** TEXT BLOCK **

═══

February 27th – 28th, 2021.
Over the years we have built a powerful writing workshop and formed a warm community of faculty and alumni. Now translated into a popular Zoom format for the spring of 2021, our renowned conferences boast even broader accessibility than ever before, without losing the magic of community, and without the travel costs!
The roaring success this past year of our first six full online manuscript conferences and one online “Perfect 15 conference,” we’ve learned so very much about what kinds of enrichments we can offer participants in our Zoom-based conferences for manuscripts, and we’d like now to offer an additional series of two-day conferences focused on perfecting poems, rather than manuscripts.
What we write now is an important chronicle of our times. We are passionate about helping your worlds flow
Developed in response to alumni feedback from ten years of Tupelo Press conferences, this is a stand-alone, poem-level, intensive poetry conference, in which you will work on perfecting up to 15 poems for submissions to journals and literary magazines, while at the same time, learning how to identify and leverage your unique poet gifts. This session will be led by Jeffrey Levine, Artistic Director and Publisher of Tupelo Press, and Veronica Golos, one of the most experienced and long-beloved core poetry faculty with Tupelo Press Conferences. (See bios below.)
Working in small intimate groups over a two-day period (February 27th and 28th), you will select a set of fifteen poems (please be sure to select only poems that you’ll want to work on), and you’ll learn how to dive inside them, employing craft tools proprietary to Tupelo Press, as we work together to render each poem as close to perfect as publish-ready. Jeffrey and Veronica will meet with participants in two small groups, with instructors rotating between the groups both days, so that you’ll have a complete and complementary experience.
We know the value of sustained conversations that can build meaningful professional and artistic relationships. Jeffrey Levine, Tupelo Press Founder, Publisher, and Artistic Director, will open the conference welcoming each participant, joined by Veronica Golos, and together they will curate a sense of community alongside the work (see bios below).
During the course of the conference, faculty will make time to talk about your concerns as writers, about etymology. By the end of the Zoom “retreat,” you will have a set of new tools for writing, revision, and submission to take home and apply to your writing life.
We will ask you to watch, carefully, a video series (it’s a surprise) prior to attending, and to answer certain questions relating the video to your own poems. Then, you will receive your Zoom* link via email well in advance, and a reminder the day before.
Saturday and Sunday: workshops begin at 10 am EST to accommodate those in all US mainland time zones. Morning sessions will run from 10:00 to 1:00 pm, and afternoons sessions from 3:00 pm to 5:30 pm. You will have assignments to work on in the off-hours.

═══

** STATED GOAL **
Reproduce the passage of the conference announcement that begins with the words containing "February 27th –" and ends with "rather than manuscripts.", substituting "acclaimed" for "renowned".

** INFORMATION SHOWN **
═══

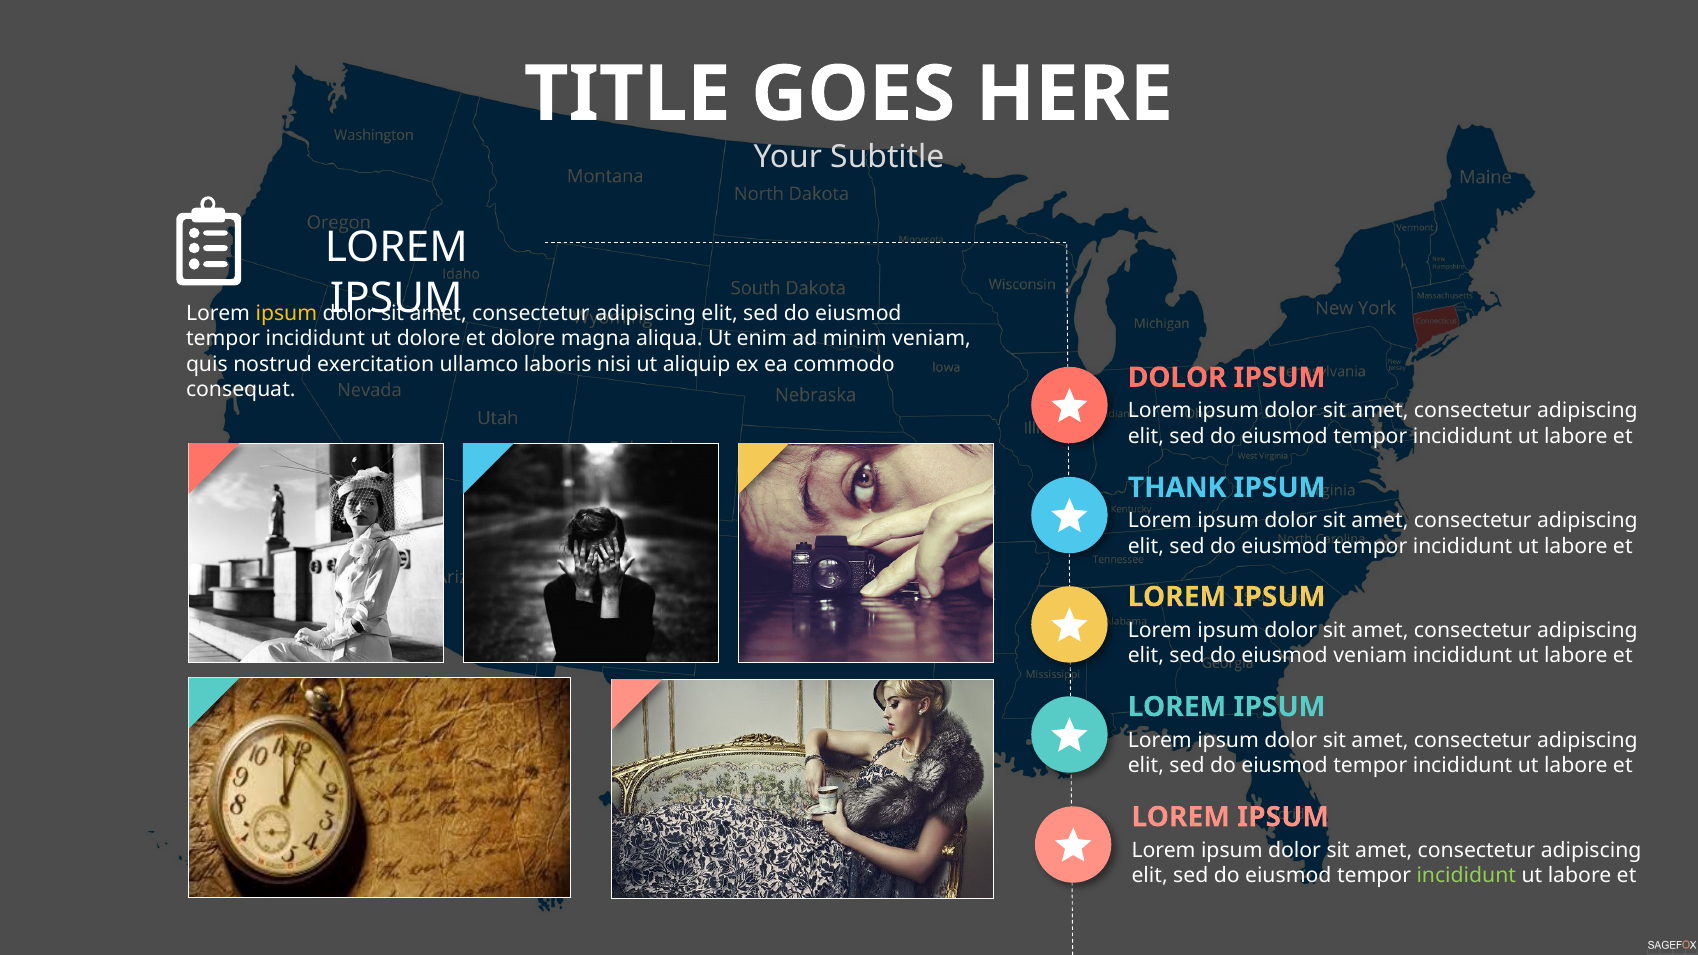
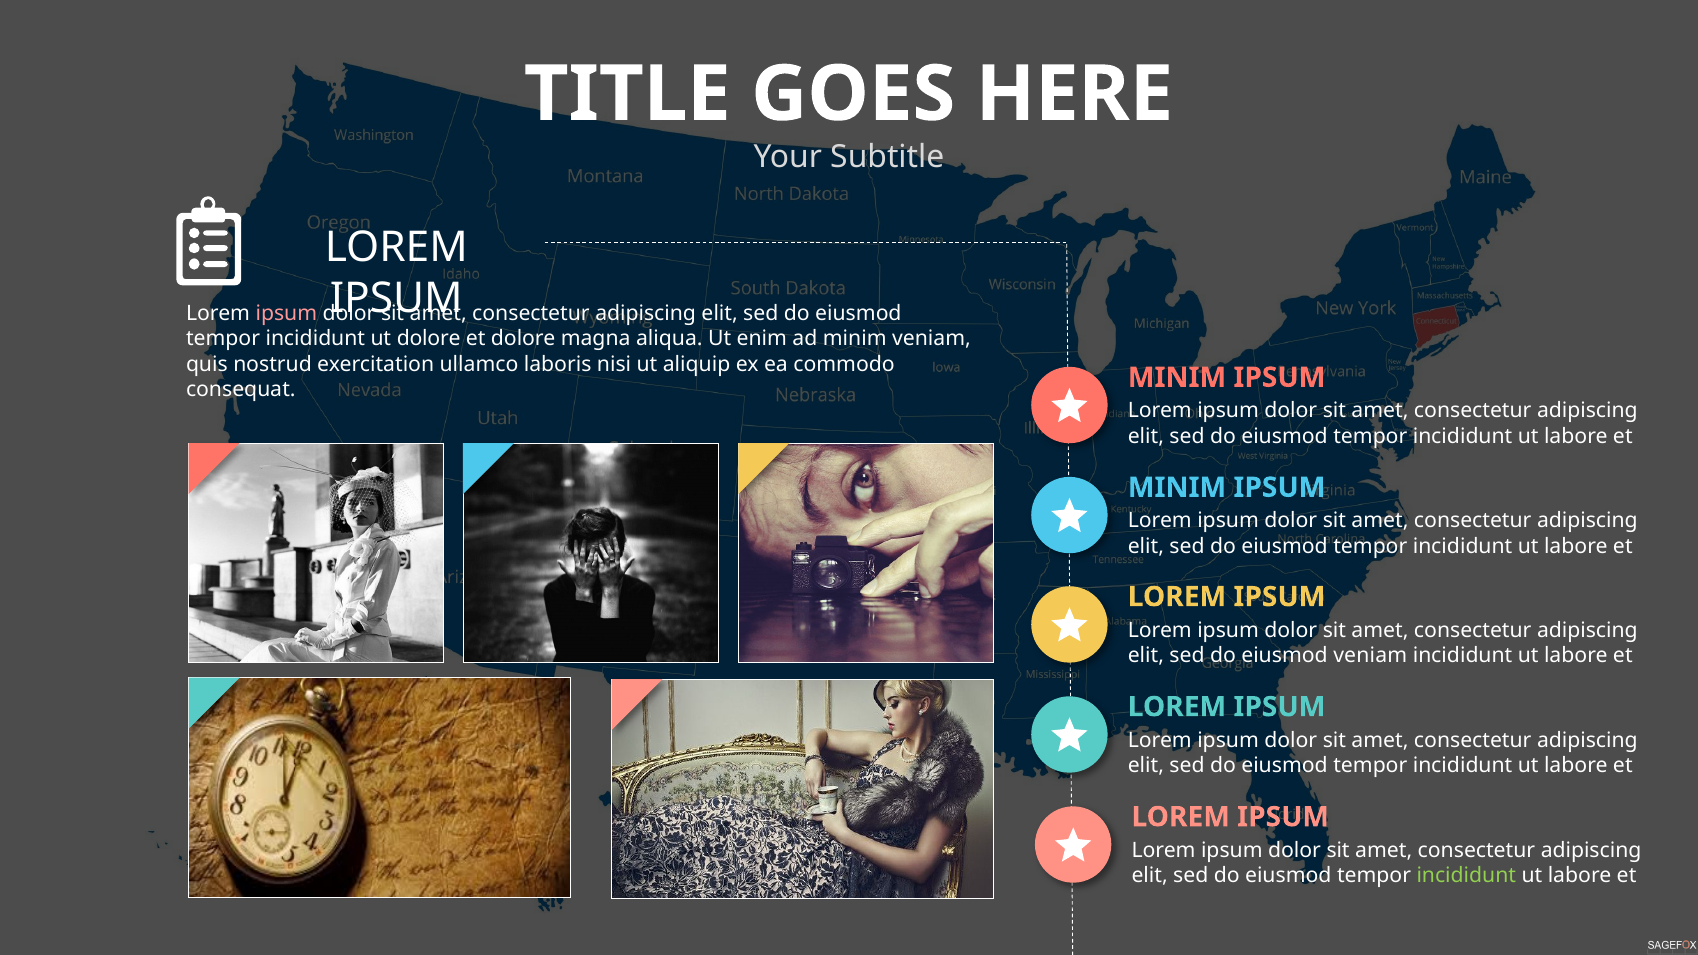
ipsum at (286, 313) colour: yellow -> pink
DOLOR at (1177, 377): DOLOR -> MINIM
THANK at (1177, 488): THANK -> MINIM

═══

** RESULT OF THE TASK **
February 27th – 28th, 2021.
Over the years we have built a powerful writing workshop and formed a warm community of faculty and alumni. Now translated into a popular Zoom format for the spring of 2021, our acclaimed conferences boast even broader accessibility than ever before, without losing the magic of community, and without the travel costs!
The roaring success this past year of our first six full online manuscript conferences and one online “Perfect 15 conference,” we’ve learned so very much about what kinds of enrichments we can offer participants in our Zoom-based conferences for manuscripts, and we’d like now to offer an additional series of two-day conferences focused on perfecting poems, rather than manuscripts.